En medio de la selva de Borneo, en Indonesia, una nueva capital se edifica desde cero. El gigantesco proyecto busca trasladar el centro administrativo de un país que enfrenta graves problemas urbanos y ambientales en su actual capital.

La futura ciudad ocupará unos 2.600 kilómetros cuadrados y está diseñada para integrar zonas urbanas con amplios espacios naturales. Su construcción contempla una inversión cercana a los 33.000 millones de dólares y una capacidad prevista de hasta 1,9 millones de habitantes. Con un diseño sostenible, más del 60% del área estará dedicada a bosques y espacios verdes. La ciudad promoverá el transporte público y tendrá como objetivo emisiones netas cero para 2045.

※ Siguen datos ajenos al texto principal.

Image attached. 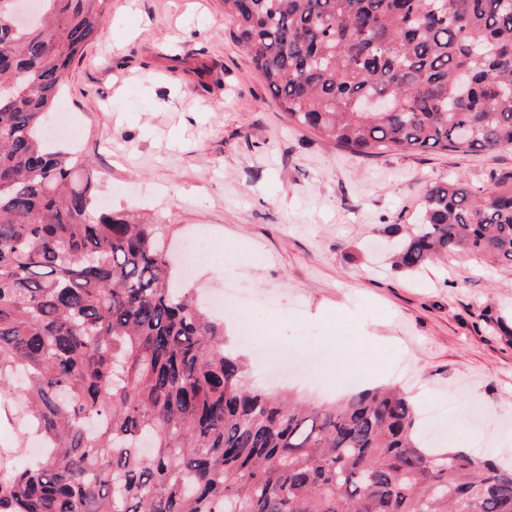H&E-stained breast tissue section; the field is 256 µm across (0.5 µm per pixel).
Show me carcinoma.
<instances>
[{
	"label": "carcinoma",
	"mask_w": 512,
	"mask_h": 512,
	"mask_svg": "<svg viewBox=\"0 0 512 512\" xmlns=\"http://www.w3.org/2000/svg\"><path fill=\"white\" fill-rule=\"evenodd\" d=\"M107 0H0V397L48 448L0 450V512H512V468L428 448L391 386L312 405L253 386L173 283L161 222L102 212L46 139ZM288 120L350 153L512 148V0H224ZM512 265V189L436 183L394 264Z\"/></svg>",
	"instance_id": "obj_1"
}]
</instances>
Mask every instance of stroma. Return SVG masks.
<instances>
[{
    "mask_svg": "<svg viewBox=\"0 0 512 512\" xmlns=\"http://www.w3.org/2000/svg\"><path fill=\"white\" fill-rule=\"evenodd\" d=\"M107 17L53 118L93 161L106 206L163 220L174 242H208L178 278L223 321L252 382L321 402L383 369L422 405L483 406L479 422L451 418L439 445L512 465V335L485 320L512 318V266L389 264L426 189L512 185V149L354 155L289 122L223 0H108Z\"/></svg>",
    "mask_w": 512,
    "mask_h": 512,
    "instance_id": "stroma-1",
    "label": "stroma"
}]
</instances>
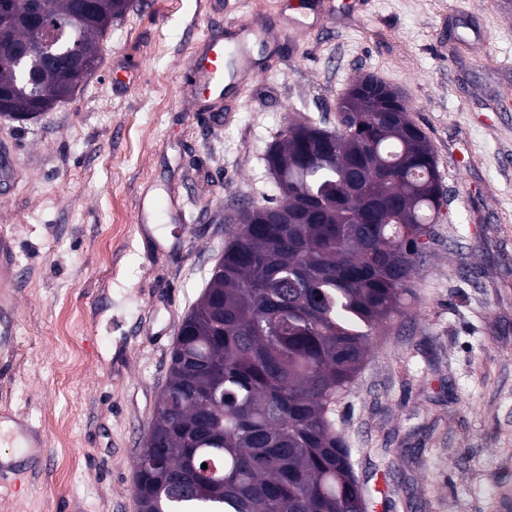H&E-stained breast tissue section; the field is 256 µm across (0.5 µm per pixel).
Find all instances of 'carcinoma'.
I'll return each instance as SVG.
<instances>
[{
  "label": "carcinoma",
  "mask_w": 512,
  "mask_h": 512,
  "mask_svg": "<svg viewBox=\"0 0 512 512\" xmlns=\"http://www.w3.org/2000/svg\"><path fill=\"white\" fill-rule=\"evenodd\" d=\"M131 0H19L17 54L0 63V119L38 104L45 84L73 97L85 77L70 48L99 64L96 40ZM35 11L57 27L55 58L22 60ZM338 125L358 131L324 150L292 123L265 164L280 190L278 224L243 210L202 296L179 328L169 379L137 460L139 512H365L333 419L370 336L402 311L408 282L449 201L427 137L400 97L366 101ZM207 468H202V464Z\"/></svg>",
  "instance_id": "carcinoma-1"
}]
</instances>
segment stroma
I'll use <instances>...</instances> for the list:
<instances>
[{"instance_id": "35a3bbf8", "label": "stroma", "mask_w": 512, "mask_h": 512, "mask_svg": "<svg viewBox=\"0 0 512 512\" xmlns=\"http://www.w3.org/2000/svg\"><path fill=\"white\" fill-rule=\"evenodd\" d=\"M303 2L135 0L70 100L0 121L17 169L0 239L18 307L0 411L46 442L43 462L0 490V512H139L137 456L174 338L237 208L277 195L268 146L291 123L335 128L363 74L402 95L452 200L336 425L366 512H499L512 490V0H333L330 24L255 46L260 74L222 110L195 111L183 80L198 42L302 17ZM157 194L192 223L137 228L138 199Z\"/></svg>"}]
</instances>
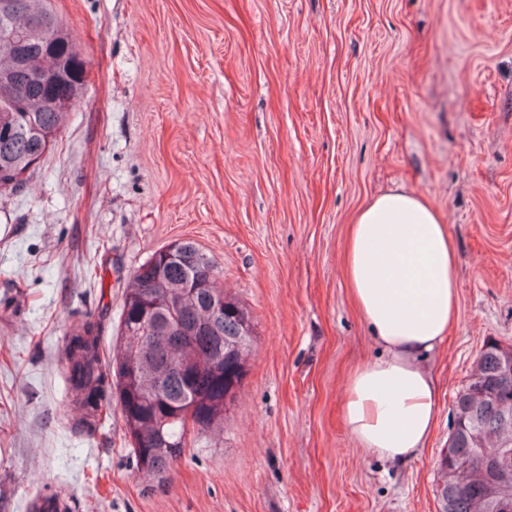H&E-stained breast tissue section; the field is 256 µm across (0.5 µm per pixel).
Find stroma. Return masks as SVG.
I'll return each instance as SVG.
<instances>
[{"label":"stroma","instance_id":"stroma-1","mask_svg":"<svg viewBox=\"0 0 512 512\" xmlns=\"http://www.w3.org/2000/svg\"><path fill=\"white\" fill-rule=\"evenodd\" d=\"M78 104L0 196V512H437L456 393L512 346V0H54ZM443 214L459 320L425 365L437 425L403 463L348 428L379 354L347 286L349 226L397 186ZM188 240L254 324L224 429L143 476L120 405L80 432L71 325L116 341L123 295Z\"/></svg>","mask_w":512,"mask_h":512}]
</instances>
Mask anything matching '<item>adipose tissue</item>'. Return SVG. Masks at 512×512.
<instances>
[{
    "mask_svg": "<svg viewBox=\"0 0 512 512\" xmlns=\"http://www.w3.org/2000/svg\"><path fill=\"white\" fill-rule=\"evenodd\" d=\"M344 270L382 349L347 382L345 420L363 447L403 462L436 424L437 388L421 360L458 319L455 243L441 212L399 186L357 214Z\"/></svg>",
    "mask_w": 512,
    "mask_h": 512,
    "instance_id": "adipose-tissue-1",
    "label": "adipose tissue"
}]
</instances>
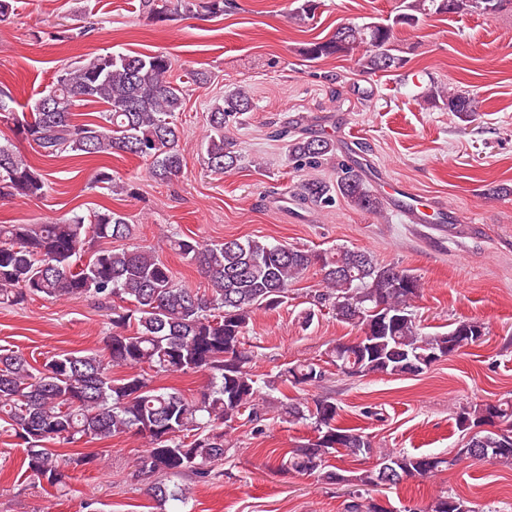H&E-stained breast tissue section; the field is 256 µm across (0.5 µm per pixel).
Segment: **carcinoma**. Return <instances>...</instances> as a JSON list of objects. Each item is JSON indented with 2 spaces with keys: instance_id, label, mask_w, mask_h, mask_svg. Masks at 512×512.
<instances>
[{
  "instance_id": "obj_1",
  "label": "carcinoma",
  "mask_w": 512,
  "mask_h": 512,
  "mask_svg": "<svg viewBox=\"0 0 512 512\" xmlns=\"http://www.w3.org/2000/svg\"><path fill=\"white\" fill-rule=\"evenodd\" d=\"M512 0H407L393 22L348 25L329 40L311 42V59L350 54L359 49V66L366 72L403 66L393 54L394 27L415 25L429 13L494 15ZM154 19L165 21L171 8L192 13L224 12V0H143ZM172 62L159 52L106 54L78 61L58 71L31 107L30 118L15 120L19 133L45 157L70 153L81 158L131 155L149 162L158 181L178 174L183 156L178 149L180 130L176 114L183 110L186 90L170 80ZM93 100L106 105L103 123L77 124L76 103ZM423 102L443 104L466 119L477 111L475 98L463 90L432 86ZM253 110L242 89L224 97L208 112L210 133L203 143L207 168L228 172L238 165L236 143L224 129ZM333 140L325 136L298 137L288 145V156L317 168L331 158ZM92 182L101 189H124L105 166ZM50 189L49 180L25 160L10 142H0V197L39 199ZM341 196L355 208L382 210L380 199L354 170L345 169L336 182L305 180L299 197L327 206ZM133 235L125 217L108 208L90 217L74 214L62 222L0 224V304L19 305L31 296L48 299L97 296L112 300V333L107 354L80 351L53 355L41 368L25 356L0 350V430L22 441L27 470L51 486L61 483L67 464L63 455L46 447L54 442L76 444L87 439H110L135 433L148 440L139 458L140 472L161 477L149 488L158 502L186 503V489L170 479L192 473L199 478L231 450L224 429L238 420L261 431L272 408L288 424H306L314 439L281 455L277 468L287 473L315 475L329 484L353 483L357 490L347 512H389L368 497L372 491L430 477L462 458L512 467V397L463 407L456 412L459 431L497 421L461 445L454 456L381 451L358 428L338 424L340 407L328 399L313 405L273 396L281 384H315L323 367L303 362L265 380L251 367L246 333L253 314L275 310L288 299V287L309 268L319 267L336 319L359 328L361 338L338 343L327 352L328 362L348 377L406 376L423 373L485 335L482 323L462 318L447 332H422L414 313L422 296L420 280L412 276L396 284L395 264H380L367 251L340 247L330 253L272 245L257 239H226L202 243L176 232L165 235L170 251L197 266L210 285L199 294L177 281L172 269L155 251L133 245L88 252L95 241L126 240ZM128 369L121 377L112 368ZM202 373L207 383L199 397L189 399L174 387L154 384V378ZM268 390L260 397V389ZM262 403H256L257 398ZM365 463L354 475L329 464L333 454ZM428 512H472L451 494L434 498Z\"/></svg>"
}]
</instances>
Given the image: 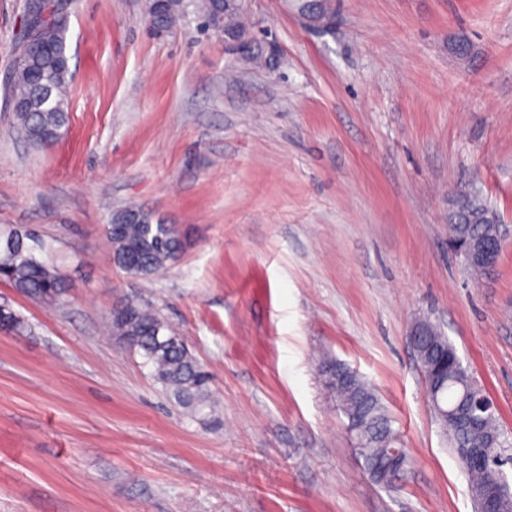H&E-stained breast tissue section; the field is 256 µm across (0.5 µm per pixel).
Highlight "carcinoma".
<instances>
[{
	"instance_id": "cac0c4a2",
	"label": "carcinoma",
	"mask_w": 512,
	"mask_h": 512,
	"mask_svg": "<svg viewBox=\"0 0 512 512\" xmlns=\"http://www.w3.org/2000/svg\"><path fill=\"white\" fill-rule=\"evenodd\" d=\"M223 9L221 0H168L165 13L156 20L152 0H146L148 19L160 28L171 27L190 14L205 20ZM43 44L49 50L37 53L24 35L15 39L12 79L17 94L30 100L31 105L9 107L23 136L41 146L60 134L68 121L67 26H54ZM477 206L473 201L458 203L454 221L448 225L450 240H461L475 247L498 239L500 225L468 224L462 220L463 214L470 209L477 210ZM125 210L137 213L138 222L123 225L121 233L111 238L112 252L116 256L134 254L138 266L128 269L121 265L119 269L135 277H147L172 265L184 248L177 226L160 223L151 212L136 205H127ZM29 239L23 233L13 246L0 249V281L25 297L41 299L50 305L53 299L60 300L66 295L68 282L57 267L36 255ZM115 312L116 316L109 322L110 334L134 346L150 366L153 381L164 392L193 415H201L212 406L211 373L159 314L140 304L125 311L117 308ZM409 340L426 386L438 391L436 419L463 460L477 508H482L494 484L501 489L505 501L512 500L503 470L508 464L507 449L512 447V442L498 424L496 409L472 412L474 422L470 424L462 418L469 394L485 399L489 395L463 366L454 344L437 325L426 319L416 321ZM320 371L326 389L348 420L366 472L375 483L392 487L407 470L410 459L377 390L337 360L322 362Z\"/></svg>"
}]
</instances>
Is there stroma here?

Una nueva capital se edifica en Borneo, sudeste asiático, para reemplazar a una ciudad actual afectada por graves problemas urbanos y ambientales. Este ambicioso proyecto cubre 2.600 km².

Una capital diseñada para reemplazar a una ciudad que se hunde

El proyecto surge como respuesta a los problemas que afectan a la actual capital, entre ellos la congestión, la contaminación y las inundaciones. El hundimiento progresivo del terreno ha agravado la situación en varias zonas, algunas de las cuales ya se encuentran por debajo del nivel del mar.

La futura capital se levanta en la isla de Borneo, un territorio considerado menos expuesto a ciertos riesgos, y su construcción tiene como horizonte principal el año 2045. El proyecto contempla energías renovables, gestión inteligente de residuos y una meta de emisiones netas cero, además de un diseño que busca reducir la dependencia del automóvil mediante transporte público, bicicletas y recorridos peatonales, con servicios esenciales accesibles en unos diez minutos.

Más del 60% del territorio estará destinado a bosques, áreas verdes, senderos y espacios naturales. El plan pretende crear una ciudad completamente nueva, con edificios gubernamentales, viviendas, servicios y una infraestructura pensada para una población que crecerá progresivamente. Los primeros funcionarios ya comenzaron a trasladarse, aunque la ciudad todavía necesita desarrollar escuelas, hospitales, comercios y otros servicios para convertirse en un centro urbano plenamente funcional.